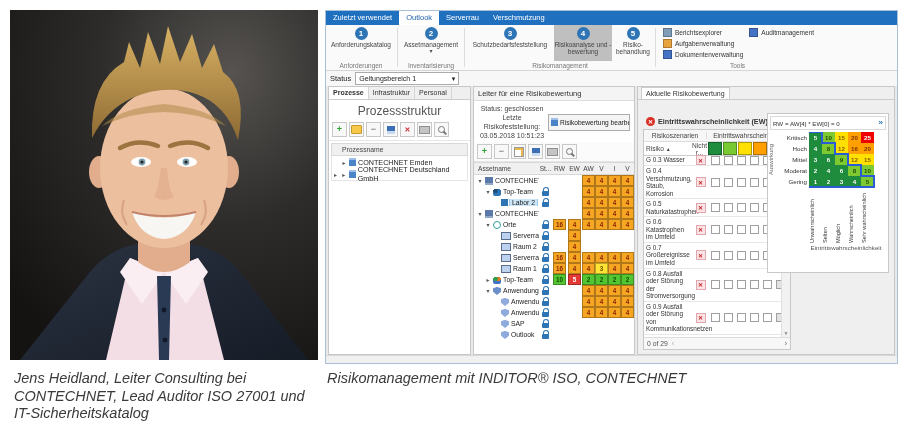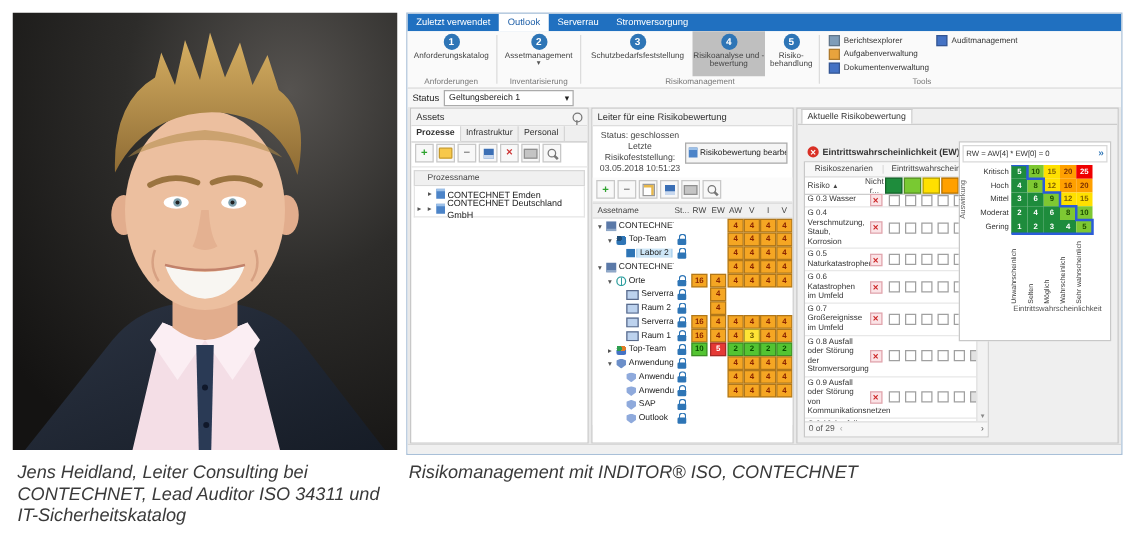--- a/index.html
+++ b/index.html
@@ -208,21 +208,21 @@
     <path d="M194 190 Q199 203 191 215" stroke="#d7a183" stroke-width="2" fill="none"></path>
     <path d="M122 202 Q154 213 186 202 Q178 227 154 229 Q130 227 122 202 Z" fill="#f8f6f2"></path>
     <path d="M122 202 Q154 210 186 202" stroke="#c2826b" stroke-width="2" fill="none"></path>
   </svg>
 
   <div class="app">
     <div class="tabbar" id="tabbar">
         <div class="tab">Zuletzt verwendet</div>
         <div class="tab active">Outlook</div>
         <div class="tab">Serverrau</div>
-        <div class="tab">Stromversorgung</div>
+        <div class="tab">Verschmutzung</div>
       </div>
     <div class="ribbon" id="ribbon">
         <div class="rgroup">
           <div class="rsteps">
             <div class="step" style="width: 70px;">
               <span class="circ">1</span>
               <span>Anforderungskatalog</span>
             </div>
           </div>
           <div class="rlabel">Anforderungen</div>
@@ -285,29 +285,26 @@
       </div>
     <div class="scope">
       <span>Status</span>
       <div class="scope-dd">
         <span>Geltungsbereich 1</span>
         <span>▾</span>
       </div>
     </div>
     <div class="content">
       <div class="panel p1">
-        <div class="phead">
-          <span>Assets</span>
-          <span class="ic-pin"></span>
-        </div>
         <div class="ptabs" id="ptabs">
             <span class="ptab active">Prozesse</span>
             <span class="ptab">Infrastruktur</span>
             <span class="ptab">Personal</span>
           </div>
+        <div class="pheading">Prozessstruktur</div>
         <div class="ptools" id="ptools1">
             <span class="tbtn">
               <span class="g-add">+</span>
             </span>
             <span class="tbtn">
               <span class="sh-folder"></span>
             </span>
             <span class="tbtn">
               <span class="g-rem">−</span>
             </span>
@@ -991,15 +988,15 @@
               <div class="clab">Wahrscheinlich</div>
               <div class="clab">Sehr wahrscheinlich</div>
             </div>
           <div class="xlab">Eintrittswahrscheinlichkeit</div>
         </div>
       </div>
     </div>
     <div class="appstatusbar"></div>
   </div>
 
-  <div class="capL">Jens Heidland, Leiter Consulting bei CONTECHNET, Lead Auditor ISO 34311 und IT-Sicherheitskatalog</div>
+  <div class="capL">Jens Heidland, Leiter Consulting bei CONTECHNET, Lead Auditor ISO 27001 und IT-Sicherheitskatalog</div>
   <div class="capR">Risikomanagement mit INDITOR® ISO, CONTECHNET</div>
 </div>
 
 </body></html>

Brief:
Throughout the data above, count the lines in which the word "Lead" occurs; supply the number alone.

Finished task:
2